Aim of the task: Give back the records in their entirety, exactly.

Dataset:
BEGIN

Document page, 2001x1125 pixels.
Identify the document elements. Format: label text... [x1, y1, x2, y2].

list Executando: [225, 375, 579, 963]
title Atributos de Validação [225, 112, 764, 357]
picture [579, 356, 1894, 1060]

END

Answer:
Document page, 2001x1125 pixels.
Identify the document elements. Format: label text... [x1, y1, x2, y2].

list Executando: [225, 375, 579, 963]
title Atributos de Validação [225, 112, 764, 357]
picture [579, 356, 1894, 1060]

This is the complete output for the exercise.